§ **EXERCISE**
The reply should consist of the line containing "- insert: dadigix [526,213]" and all lines after it in the listing below, reproduced exactly and nothing more.

§ **GIVEN DATA**
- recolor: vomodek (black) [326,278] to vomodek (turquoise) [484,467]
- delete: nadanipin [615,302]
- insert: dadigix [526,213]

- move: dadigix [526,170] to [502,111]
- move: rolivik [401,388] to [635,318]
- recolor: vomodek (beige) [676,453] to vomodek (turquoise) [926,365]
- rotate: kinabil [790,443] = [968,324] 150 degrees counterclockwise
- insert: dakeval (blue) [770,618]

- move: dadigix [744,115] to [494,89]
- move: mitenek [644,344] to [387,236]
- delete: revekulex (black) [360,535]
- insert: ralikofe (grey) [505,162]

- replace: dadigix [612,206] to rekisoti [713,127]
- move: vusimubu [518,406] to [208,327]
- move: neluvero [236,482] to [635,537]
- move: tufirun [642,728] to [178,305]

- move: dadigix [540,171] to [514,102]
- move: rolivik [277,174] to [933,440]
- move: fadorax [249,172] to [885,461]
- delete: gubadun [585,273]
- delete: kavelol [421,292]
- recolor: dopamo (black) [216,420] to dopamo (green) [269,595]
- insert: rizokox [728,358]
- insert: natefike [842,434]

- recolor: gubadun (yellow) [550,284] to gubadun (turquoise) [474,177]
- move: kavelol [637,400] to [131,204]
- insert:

§ **ANSWER TO THE PROBLEM**
- insert: dadigix [526,213]

- move: dadigix [526,170] to [502,111]
- move: rolivik [401,388] to [635,318]
- recolor: vomodek (beige) [676,453] to vomodek (turquoise) [926,365]
- rotate: kinabil [790,443] = [968,324] 150 degrees counterclockwise
- insert: dakeval (blue) [770,618]

- move: dadigix [744,115] to [494,89]
- move: mitenek [644,344] to [387,236]
- delete: revekulex (black) [360,535]
- insert: ralikofe (grey) [505,162]

- replace: dadigix [612,206] to rekisoti [713,127]
- move: vusimubu [518,406] to [208,327]
- move: neluvero [236,482] to [635,537]
- move: tufirun [642,728] to [178,305]

- move: dadigix [540,171] to [514,102]
- move: rolivik [277,174] to [933,440]
- move: fadorax [249,172] to [885,461]
- delete: gubadun [585,273]
- delete: kavelol [421,292]
- recolor: dopamo (black) [216,420] to dopamo (green) [269,595]
- insert: rizokox [728,358]
- insert: natefike [842,434]

- recolor: gubadun (yellow) [550,284] to gubadun (turquoise) [474,177]
- move: kavelol [637,400] to [131,204]
- insert:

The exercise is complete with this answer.